──────── Material for this task
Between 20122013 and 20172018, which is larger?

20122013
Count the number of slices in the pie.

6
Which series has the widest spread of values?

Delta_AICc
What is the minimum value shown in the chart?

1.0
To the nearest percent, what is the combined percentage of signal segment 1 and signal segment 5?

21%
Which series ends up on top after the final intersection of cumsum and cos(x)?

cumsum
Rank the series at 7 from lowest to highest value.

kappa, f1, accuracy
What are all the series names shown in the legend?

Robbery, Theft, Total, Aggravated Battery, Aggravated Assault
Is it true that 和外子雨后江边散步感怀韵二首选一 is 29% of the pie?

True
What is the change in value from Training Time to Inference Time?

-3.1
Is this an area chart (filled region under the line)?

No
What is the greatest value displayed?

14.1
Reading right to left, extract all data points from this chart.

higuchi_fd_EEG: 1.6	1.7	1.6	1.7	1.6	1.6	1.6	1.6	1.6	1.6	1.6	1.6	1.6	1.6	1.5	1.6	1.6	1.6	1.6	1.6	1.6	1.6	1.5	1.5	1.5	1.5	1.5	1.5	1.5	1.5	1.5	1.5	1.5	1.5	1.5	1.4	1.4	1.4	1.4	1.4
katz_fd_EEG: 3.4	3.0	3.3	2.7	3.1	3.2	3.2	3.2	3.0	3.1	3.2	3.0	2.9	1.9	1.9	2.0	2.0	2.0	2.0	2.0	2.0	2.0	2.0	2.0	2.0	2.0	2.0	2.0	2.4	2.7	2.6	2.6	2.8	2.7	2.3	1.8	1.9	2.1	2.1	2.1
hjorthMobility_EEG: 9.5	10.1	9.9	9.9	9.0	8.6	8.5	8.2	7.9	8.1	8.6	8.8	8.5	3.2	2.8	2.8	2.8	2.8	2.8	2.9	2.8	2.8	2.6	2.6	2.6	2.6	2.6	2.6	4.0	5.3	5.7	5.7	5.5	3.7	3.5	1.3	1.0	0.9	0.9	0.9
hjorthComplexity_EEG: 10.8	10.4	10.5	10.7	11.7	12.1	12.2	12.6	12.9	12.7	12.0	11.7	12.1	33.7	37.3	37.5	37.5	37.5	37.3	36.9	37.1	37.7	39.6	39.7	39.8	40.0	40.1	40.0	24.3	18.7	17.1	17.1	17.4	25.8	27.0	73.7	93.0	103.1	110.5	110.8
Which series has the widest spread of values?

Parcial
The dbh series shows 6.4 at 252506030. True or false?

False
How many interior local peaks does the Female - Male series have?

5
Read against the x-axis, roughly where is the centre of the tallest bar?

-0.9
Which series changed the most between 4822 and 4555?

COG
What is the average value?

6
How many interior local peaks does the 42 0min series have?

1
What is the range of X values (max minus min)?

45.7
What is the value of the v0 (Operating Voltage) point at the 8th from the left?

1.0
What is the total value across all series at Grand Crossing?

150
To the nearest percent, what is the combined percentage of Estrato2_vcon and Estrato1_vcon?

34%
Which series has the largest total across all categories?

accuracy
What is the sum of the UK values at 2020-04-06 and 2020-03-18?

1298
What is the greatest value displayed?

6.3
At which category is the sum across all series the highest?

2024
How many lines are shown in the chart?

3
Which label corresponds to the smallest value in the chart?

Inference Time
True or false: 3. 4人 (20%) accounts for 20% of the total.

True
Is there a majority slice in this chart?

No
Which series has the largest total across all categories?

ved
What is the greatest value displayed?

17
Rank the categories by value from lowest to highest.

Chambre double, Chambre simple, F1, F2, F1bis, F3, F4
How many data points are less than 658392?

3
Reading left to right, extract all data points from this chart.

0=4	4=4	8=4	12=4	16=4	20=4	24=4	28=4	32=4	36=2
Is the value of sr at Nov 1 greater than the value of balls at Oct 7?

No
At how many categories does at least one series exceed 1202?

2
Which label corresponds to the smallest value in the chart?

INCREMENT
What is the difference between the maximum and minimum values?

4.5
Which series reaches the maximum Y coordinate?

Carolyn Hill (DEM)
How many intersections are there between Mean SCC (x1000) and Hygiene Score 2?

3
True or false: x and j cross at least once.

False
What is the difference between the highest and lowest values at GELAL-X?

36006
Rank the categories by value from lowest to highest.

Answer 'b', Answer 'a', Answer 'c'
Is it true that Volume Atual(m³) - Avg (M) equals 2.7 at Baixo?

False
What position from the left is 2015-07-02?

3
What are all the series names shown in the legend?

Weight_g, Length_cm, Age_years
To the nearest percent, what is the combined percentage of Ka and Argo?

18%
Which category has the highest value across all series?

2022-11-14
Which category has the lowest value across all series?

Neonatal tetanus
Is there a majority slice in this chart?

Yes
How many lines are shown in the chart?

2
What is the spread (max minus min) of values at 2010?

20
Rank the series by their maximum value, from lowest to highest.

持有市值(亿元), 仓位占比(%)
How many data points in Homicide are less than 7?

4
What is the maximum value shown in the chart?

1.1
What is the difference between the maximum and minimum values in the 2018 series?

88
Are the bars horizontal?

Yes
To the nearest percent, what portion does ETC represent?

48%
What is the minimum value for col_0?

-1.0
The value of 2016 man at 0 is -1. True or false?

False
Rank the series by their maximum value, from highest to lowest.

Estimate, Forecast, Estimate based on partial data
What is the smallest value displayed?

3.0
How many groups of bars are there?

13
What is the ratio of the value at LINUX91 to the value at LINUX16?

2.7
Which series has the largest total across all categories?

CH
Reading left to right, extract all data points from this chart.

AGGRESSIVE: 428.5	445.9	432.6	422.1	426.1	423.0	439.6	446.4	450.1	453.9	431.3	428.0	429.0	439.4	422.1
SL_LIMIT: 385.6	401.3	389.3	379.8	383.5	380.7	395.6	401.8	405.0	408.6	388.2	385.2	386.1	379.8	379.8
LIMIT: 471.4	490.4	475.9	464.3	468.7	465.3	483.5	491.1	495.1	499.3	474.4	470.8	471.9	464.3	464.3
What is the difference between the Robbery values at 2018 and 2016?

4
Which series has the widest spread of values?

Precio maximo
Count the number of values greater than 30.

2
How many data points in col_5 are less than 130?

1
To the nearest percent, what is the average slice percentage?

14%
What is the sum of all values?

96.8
────────────────
List each line of the listing above that contains the string "nearest". Case must match.

To the nearest percent, what is the combined percentage of signal segment 1 and signal segment 5?
To the nearest percent, what is the combined percentage of Estrato2_vcon and Estrato1_vcon?
To the nearest percent, what is the combined percentage of Ka and Argo?
To the nearest percent, what portion does ETC represent?
To the nearest percent, what is the average slice percentage?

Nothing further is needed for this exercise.